Introduction

Securities do not move like a random walk. We have seen that there is serial correlation (positive in the short-run and negative in the long-run). It is also commonly perceived that the variance of financial asset returns is not constant.

Use the package quantmod and get data for Bank of America.

require(quantmod)
getSymbols('BAC')

## [1] "BAC"

plot(ROC(Cl(BAC)))

As we know from experience and as can be seen from plot of BAC returns, in financial markets, there are periods of calm and there are periods of volatility.

We can compare this to the returns of a real random walk that we created last week.

ry = rnorm(10000)
plot(ry, type = 'l')

There are two ways to deal with changing volatility: attempt to model a variety of regimes; attempt to capture the autoregressive nature of the volatility.

Modelling regimes

In this case we categorise periods into different regimes: often calm and crisis.

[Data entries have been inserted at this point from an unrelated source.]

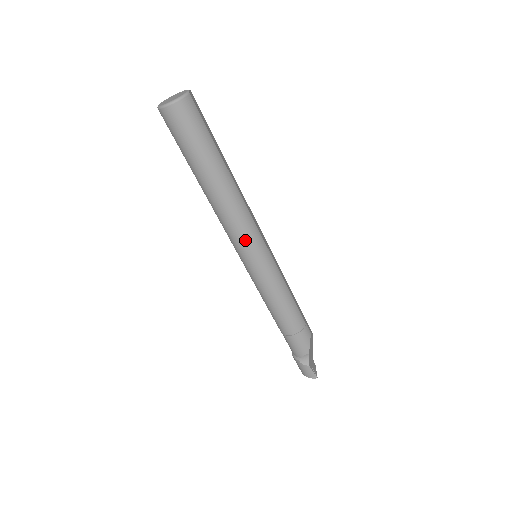
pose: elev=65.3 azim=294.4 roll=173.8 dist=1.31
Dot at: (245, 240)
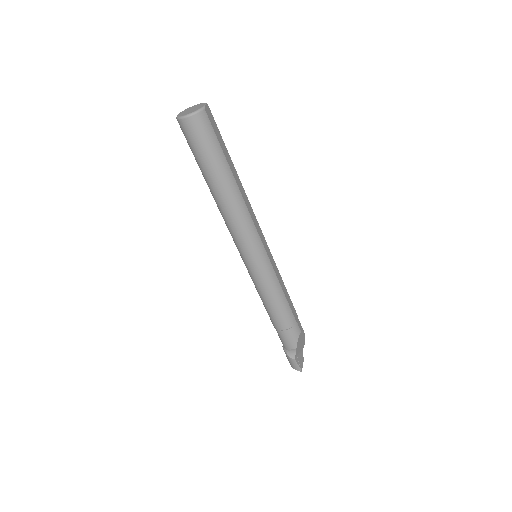
Dot at: (244, 242)
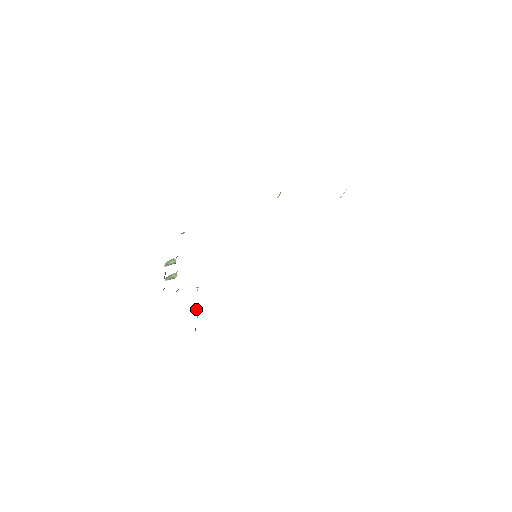
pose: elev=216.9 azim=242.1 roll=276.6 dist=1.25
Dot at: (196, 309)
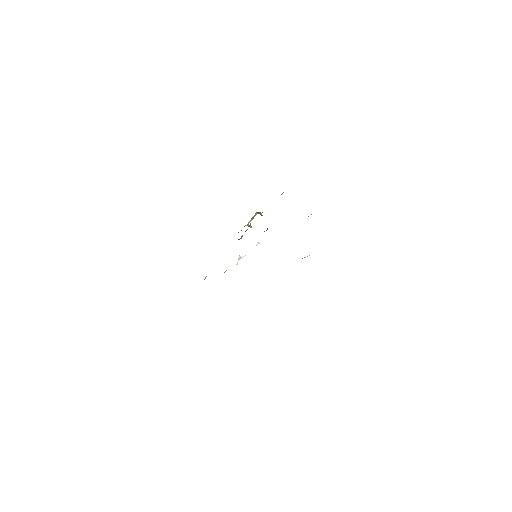
Dot at: occluded
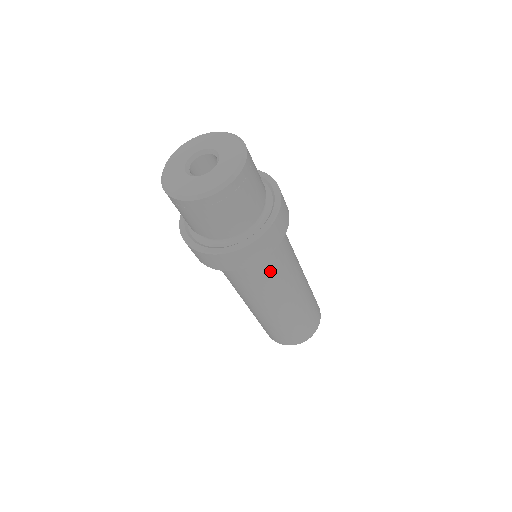
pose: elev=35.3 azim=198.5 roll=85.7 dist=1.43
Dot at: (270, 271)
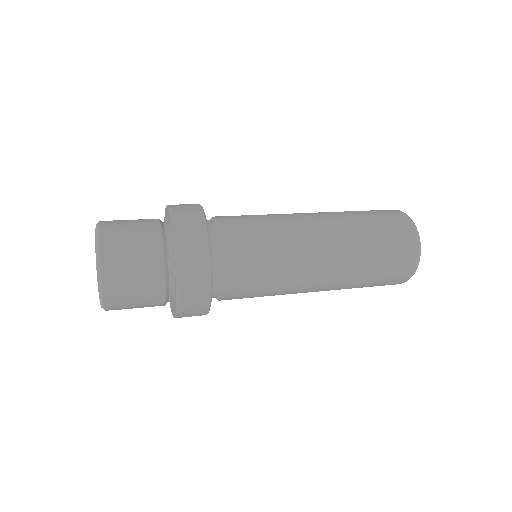
Dot at: occluded
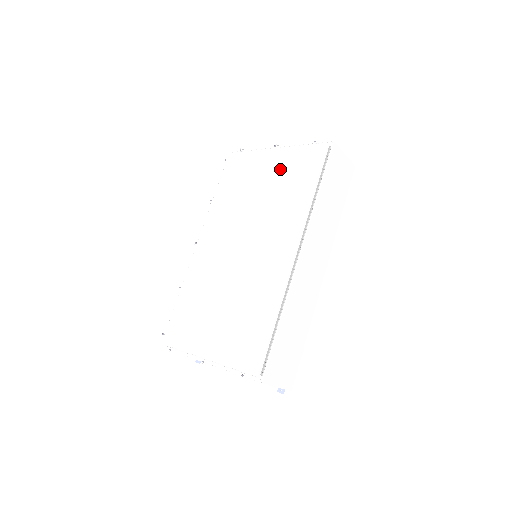
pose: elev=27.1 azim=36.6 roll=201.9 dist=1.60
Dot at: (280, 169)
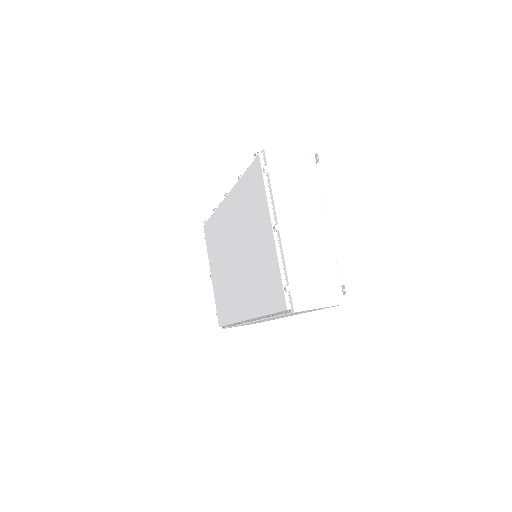
Dot at: (265, 257)
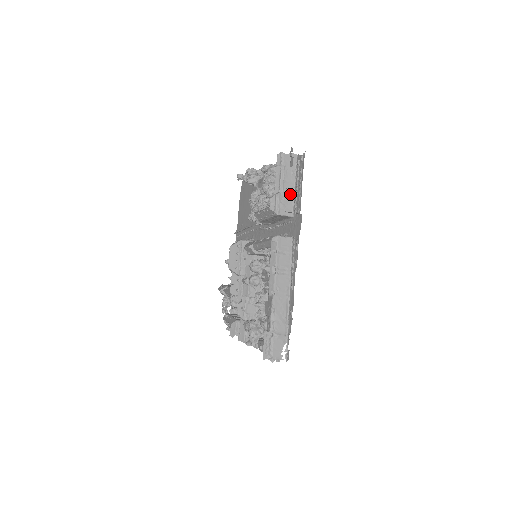
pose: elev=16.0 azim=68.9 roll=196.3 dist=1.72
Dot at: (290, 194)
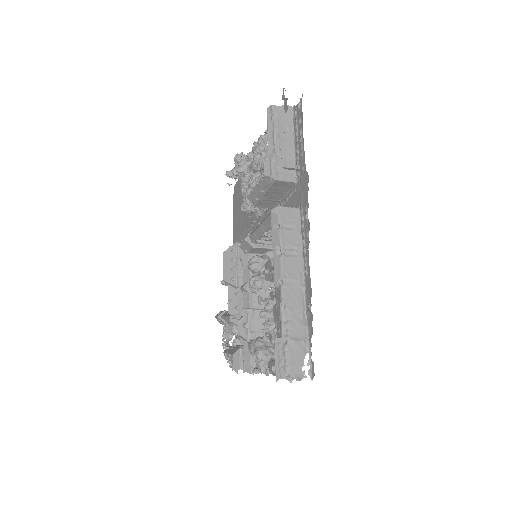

During the period of calm we may have small steady returns with a small standard deviation while the periods of crisis will be lower (possibly negative) returns on average with a much larger standard deviation. The crisis may also be more prone to non-symmetric distribution.

A skewed return is associated with crash risk and lottery tickets. Crash risk comes with negative skew and it is the risk that extremely negative events such as total wipe out can happen more frequently than would be expected with a normal distribution. Positive skew means that there is a small chance of very good things happening. Risk averse investors would avoid assets with negative skew while risk-loving should aim for positive skew assets.

Example

This is an example that is adapted from Eran Raviv. You can find his example on his very useful blog

# using quantmod library
library(quantmod)
sym <- c("SPY")
l <- length(sym)
end <- format(Sys.Date(), "%Y-%m-%d")
start <- format(as.Date("1990-01-01"), "%Y-%m-%d")
dat0 <- getSymbols(sym[1], src = 'yahoo', from = start, to = end, auto.assign = FALSE)
w0 <- dailyReturn(dat0)
colnames(w0) <- "SPYR"
head(w0)

##                     SPYR
## 1993-01-29 -0.0007107321
## 1993-02-01  0.0071123755
## 1993-02-02  0.0021186441
## 1993-02-03  0.0105708245
## 1993-02-04  0.0041841004
## 1993-02-05 -0.0006944444

tail(w0)

##                     SPYR
## 2025-04-21 -0.0238026802
## 2025-04-22  0.0260177376
## 2025-04-23  0.0154954631
## 2025-04-24  0.0210489333
## 2025-04-25  0.0072253237
## 2025-04-28  0.0003813035

Now we will use the mixtools package to estimate the regimes. You can get more details here about mixtools. This will use the Expectation-Maximisation model to find the most likely regimes from the data. It does this by iterating back and forth between random estimates for the parameters for the number of distributions that have been specified.

#install.packages('mixtools')
library(mixtools)

## mixtools package, version 2.0.0, Released 2022-12-04
## This package is based upon work supported by the National Science Foundation under Grant No. SES-0518772 and the Chan Zuckerberg Initiative: Essential Open Source Software for Science (Grant No. 2020-255193).

set.seed(123)
mix_mod <- normalmixEM(w0[, "SPYR"], k = 2, lambda = c(0.2, 0.8))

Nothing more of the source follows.